Bondowoso, KLIKTODAY.CO.ID – Anggaran Dana Desa (DD) yang selama ini menjadi tulang punggung pembangunan desa di Kabupaten Bondowoso dipastikan menyusut signifikan pada tahun 2026. Berdasarkan pagu indikatif yang ditetapkan pemerintah pusat, setiap desa di Bondowoso hanya akan menerima dana berkisar antara Rp200 juta hingga Rp300 juta.
Kepala Dinas Pemberdayaan Masyarakat dan Desa (DPMD) Kabupaten Bondowoso, Mahfud Djunaedi, mengatakan pagu indikatif tersebut telah diterima dari Kementerian Keuangan dan menjadi dasar awal penyusunan Anggaran Pendapatan dan Belanja Desa (APBDes) tahun 2026.
“Pagu dari kementerian sudah turun. Nilainya bervariasi, kisarannya Rp200 juta sampai Rp300 juta per desa,” ujar Mahfud, Senin (5/12/2026).
Mahfud menegaskan, pemangkasan dana desa merupakan kebijakan pemerintah pusat yang berlaku secara nasional. Pemerintah daerah tidak memiliki kewenangan untuk mengubah atau menyesuaikan besaran pagu yang telah ditetapkan.
“Pusat hanya mengirimkan pagu. Untuk Bondowoso sudah ditentukan per desanya,” katanya.
Di tengah keterbatasan anggaran tersebut, pemerintah desa masih dibebani sejumlah program wajib. Namun, hingga kini penggunaan dana desa untuk mendukung program Koperasi Kelurahan/Desa Merah Putih (KDMP) belum memiliki kejelasan teknis.
“Petunjuk pelaksanaannya masih kami tunggu. Kegiatan wajib tetap harus berjalan, tapi soal persentase maksimal atau minimalnya belum diatur,” terang Mahfud.
Penurunan dana desa ini berdampak langsung pada total pagu DD se-Kabupaten Bondowoso.
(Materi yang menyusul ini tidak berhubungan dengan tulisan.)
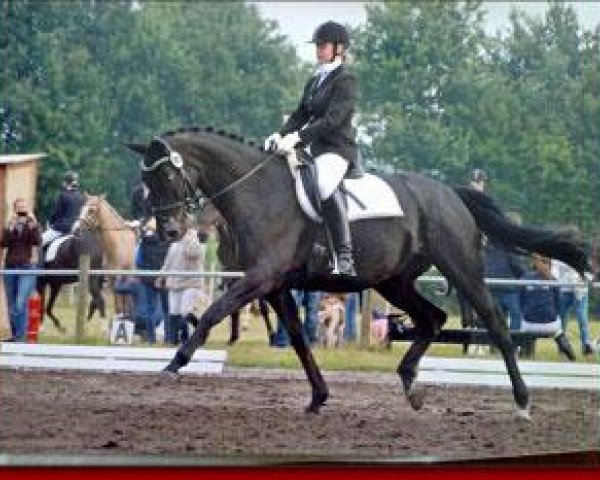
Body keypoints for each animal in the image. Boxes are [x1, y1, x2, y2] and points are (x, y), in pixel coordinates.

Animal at [124, 127, 588, 420]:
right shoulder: (276, 287)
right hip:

Tenaga Ahli Pemberdayaan Masyarakat Kabupaten Bondowoso, Ani Kurnia Rahmani, menyebutkan total anggaran dana desa untuk 209 desa di Bondowoso turun sekitar 20 persen dibandingkan tahun 2025 yang mencapai sekitar Rp200 miliar.
“Informasinya sudah kami terima, tetapi rincian per desa masih menunggu Peraturan Menteri Keuangan (PMK),” ujar Ani.
Ia menjelaskan, pemangkasan dana desa berkaitan erat dengan kebijakan pemerintah pusat dalam mendukung pembiayaan program KDMP. Dalam skema tersebut, dana desa dibagi menjadi 40 persen pagu reguler dan 60 persen dialokasikan untuk KDMP.
“Porsi KDMP itu sudah dipotong langsung dari pusat untuk membayar pinjaman dengan jangka waktu enam tahun. Itu kebijakan dari pusat,” tegasnya.
Meski demikian, Ani memastikan fokus penggunaan dana desa pada 2026 relatif tidak jauh berbeda dengan tahun-tahun sebelumnya. Hanya saja, ketentuan persentase minimal untuk program tertentu kini dihapus.
“Kalau sebelumnya BLT minimal 15 persen dan ketahanan pangan minimal 20 persen, sekarang tidak ada ketentuan persentase seperti itu,” jelasnya.
Ia menambahkan, seluruh kepala desa di Bondowoso pada prinsipnya sudah mengetahui kondisi tersebut karena pagu indikatif menjadi acuan utama dalam penyusunan APBDes 2026.
“Tanpa mengetahui pagu, APBDes tidak bisa disusun. Jadi mereka sudah paham dengan kondisi ini,” pungkas Ani.
Saat ini, Kabupaten Bondowoso memiliki 209 desa yang didampingi oleh sekitar 96 pendamping desa, yang diharapkan tetap mampu mengawal perencanaan dan pelaksanaan pembangunan desa meski dengan anggaran yang semakin terbatas.